## Texto de estudio:
★ ★ ★ ★ ★

La palabra «simulacro» tiene una fuerte raigambre de táctica militar, sustantivo de simular, que significa aparentar lo que no se es o no se tiene; al contrario de disimular, que consiste en ocultar lo que se es o lo que se tiene realmente.

Ilustrativamente, el CNE ha denominado «simulacros» a sus ensayos perfectamente coordinados con los llamados poderes públicos, incluyendo milicias y al partido de gobierno, dejando al electorado como parte de la utilería del teatro o simple espectador.

Si usted no sabe con certeza el resultado del simulacro, tampoco sabrá el resultado de la final puesta en escena o, para decirlo con más precisión, eso también es parte del simulacro, como que el gobierno cante victoria y la oposición adopte esa actitud perpleja de quien no conoce el protocolo, pero trata de no hacer algo inconveniente.

Es evidente que el gobierno sí sabe lo que pasó allí, porque ellos lo hicieron, los que no sabemos nada somos los que estamos afuera, oposición incluida, que tenemos que conformarnos con lo que nos digan unos actores nada confiables. En un ambiente de incertidumbre, la voz del árbitro suplanta la voz del pueblo y deviene en suprema ley.

La pregunta es, ¿porqué personas inteligentes y bien informadas, que conocen perfectamente lo que es un sistema electoral y qué no lo es, sin embargo cohonestan un sistema convalidador como si fuera competitivo, incluso contrariando sus íntimas convicciones y lo que confiesan en privado?

La respuesta más común es que «no hay alternativa». No vamos a «coger el monte», ni a promover un golpe de estado y «peor es no votar», por tanto, hay que votar aunque el sistema apeste. A los adecos les gusta decir que «en este charco te tienes que bañar» porque «eso es lo que hay».

Este argumento, si se le puede llamar así, no resuelve el problema de la convalidación del régimen, ni siquiera se lo plantea, por lo que le viene bien la crítica de acomodaticio, oportunista, colaboracionista y de no querer cambiar las cosas, que es lo que se supone debería ser el objetivo de la socialdemocracia y también del socialcristianismo.

★ ★ ★ ★ ★

## Actividad:
Reproduce literalmente el pasaje del texto sobre el simulacro electoral que va de «Es evidente que» a «en suprema ley.». Para resolver el ejercicio no se necesitan las líneas.

## Datos de entrada:
★ ★ ★ ★ ★

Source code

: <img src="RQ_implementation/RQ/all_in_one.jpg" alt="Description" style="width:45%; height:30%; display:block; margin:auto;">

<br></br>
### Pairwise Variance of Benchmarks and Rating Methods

★ ★ ★ ★ ★

## Solución:
Es evidente que el gobierno sí sabe lo que pasó allí, porque ellos lo hicieron, los que no sabemos nada somos los que estamos afuera, oposición incluida, que tenemos que conformarnos con lo que nos digan unos actores nada confiables. En un ambiente de incertidumbre, la voz del árbitro suplanta la voz del pueblo y deviene en suprema ley.